● **INPUT**
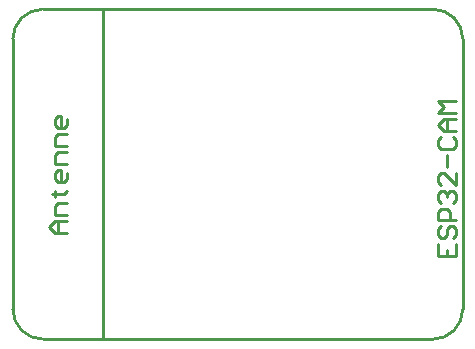
<source format=gto>
G04*
G04 #@! TF.GenerationSoftware,Altium Limited,Altium Designer,19.1.5 (86)*
G04*
G04 Layer_Color=65535*
%FSLAX25Y25*%
%MOIN*%
G70*
G01*
G75*
%ADD10C,0.01000*%
D10*
X140500Y4232D02*
G03*
X150500Y14232I0J10000D01*
G01*
Y104232D02*
G03*
X140500Y114232I-10000J0D01*
G01*
X500Y14232D02*
G03*
X10500Y4232I10000J0D01*
G01*
Y114232D02*
G03*
X500Y104232I0J-10000D01*
G01*
X150500Y14232D02*
Y104232D01*
X10500Y4232D02*
X140500D01*
X10500Y114232D02*
X140500D01*
X500Y14232D02*
Y104232D01*
X30500Y4232D02*
Y114232D01*
X18453Y39665D02*
X14454D01*
X12455Y41665D01*
X14454Y43664D01*
X18453D01*
X15454D01*
Y39665D01*
X18453Y45663D02*
X14454D01*
Y48662D01*
X15454Y49662D01*
X18453D01*
X13454Y52661D02*
X14454D01*
Y51661D01*
Y53661D01*
Y52661D01*
X17453D01*
X18453Y53661D01*
Y59659D02*
Y57660D01*
X17453Y56660D01*
X15454D01*
X14454Y57660D01*
Y59659D01*
X15454Y60659D01*
X16453D01*
Y56660D01*
X18453Y62658D02*
X14454D01*
Y65657D01*
X15454Y66657D01*
X18453D01*
Y68656D02*
X14454D01*
Y71655D01*
X15454Y72655D01*
X18453D01*
Y77653D02*
Y75654D01*
X17453Y74654D01*
X15454D01*
X14454Y75654D01*
Y77653D01*
X15454Y78653D01*
X16453D01*
Y74654D01*
X142376Y35790D02*
Y31791D01*
X148374D01*
Y35790D01*
X145375Y31791D02*
Y33791D01*
X143376Y41788D02*
X142376Y40788D01*
Y38789D01*
X143376Y37789D01*
X144375D01*
X145375Y38789D01*
Y40788D01*
X146375Y41788D01*
X147374D01*
X148374Y40788D01*
Y38789D01*
X147374Y37789D01*
X148374Y43788D02*
X142376D01*
Y46786D01*
X143376Y47786D01*
X145375D01*
X146375Y46786D01*
Y43788D01*
X143376Y49786D02*
X142376Y50785D01*
Y52785D01*
X143376Y53784D01*
X144375D01*
X145375Y52785D01*
Y51785D01*
Y52785D01*
X146375Y53784D01*
X147374D01*
X148374Y52785D01*
Y50785D01*
X147374Y49786D01*
X148374Y59782D02*
Y55784D01*
X144375Y59782D01*
X143376D01*
X142376Y58783D01*
Y56783D01*
X143376Y55784D01*
X145375Y61782D02*
Y65780D01*
X143376Y71778D02*
X142376Y70779D01*
Y68779D01*
X143376Y67780D01*
X147374D01*
X148374Y68779D01*
Y70779D01*
X147374Y71778D01*
X148374Y73778D02*
X144375D01*
X142376Y75777D01*
X144375Y77776D01*
X148374D01*
X145375D01*
Y73778D01*
X148374Y79776D02*
X142376D01*
X144375Y81775D01*
X142376Y83775D01*
X148374D01*
M02*

</source>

● **EXERCISE DIRECTIONS**
The response must contain exactly the lines from the one with "X14454Y43664D01*" to the end of the entries above, both included, and nothing more.

● **ANSWER BELOW**
X14454Y43664D01*
X18453D01*
X15454D01*
Y39665D01*
X18453Y45663D02*
X14454D01*
Y48662D01*
X15454Y49662D01*
X18453D01*
X13454Y52661D02*
X14454D01*
Y51661D01*
Y53661D01*
Y52661D01*
X17453D01*
X18453Y53661D01*
Y59659D02*
Y57660D01*
X17453Y56660D01*
X15454D01*
X14454Y57660D01*
Y59659D01*
X15454Y60659D01*
X16453D01*
Y56660D01*
X18453Y62658D02*
X14454D01*
Y65657D01*
X15454Y66657D01*
X18453D01*
Y68656D02*
X14454D01*
Y71655D01*
X15454Y72655D01*
X18453D01*
Y77653D02*
Y75654D01*
X17453Y74654D01*
X15454D01*
X14454Y75654D01*
Y77653D01*
X15454Y78653D01*
X16453D01*
Y74654D01*
X142376Y35790D02*
Y31791D01*
X148374D01*
Y35790D01*
X145375Y31791D02*
Y33791D01*
X143376Y41788D02*
X142376Y40788D01*
Y38789D01*
X143376Y37789D01*
X144375D01*
X145375Y38789D01*
Y40788D01*
X146375Y41788D01*
X147374D01*
X148374Y40788D01*
Y38789D01*
X147374Y37789D01*
X148374Y43788D02*
X142376D01*
Y46786D01*
X143376Y47786D01*
X145375D01*
X146375Y46786D01*
Y43788D01*
X143376Y49786D02*
X142376Y50785D01*
Y52785D01*
X143376Y53784D01*
X144375D01*
X145375Y52785D01*
Y51785D01*
Y52785D01*
X146375Y53784D01*
X147374D01*
X148374Y52785D01*
Y50785D01*
X147374Y49786D01*
X148374Y59782D02*
Y55784D01*
X144375Y59782D01*
X143376D01*
X142376Y58783D01*
Y56783D01*
X143376Y55784D01*
X145375Y61782D02*
Y65780D01*
X143376Y71778D02*
X142376Y70779D01*
Y68779D01*
X143376Y67780D01*
X147374D01*
X148374Y68779D01*
Y70779D01*
X147374Y71778D01*
X148374Y73778D02*
X144375D01*
X142376Y75777D01*
X144375Y77776D01*
X148374D01*
X145375D01*
Y73778D01*
X148374Y79776D02*
X142376D01*
X144375Y81775D01*
X142376Y83775D01*
X148374D01*
M02*

</source>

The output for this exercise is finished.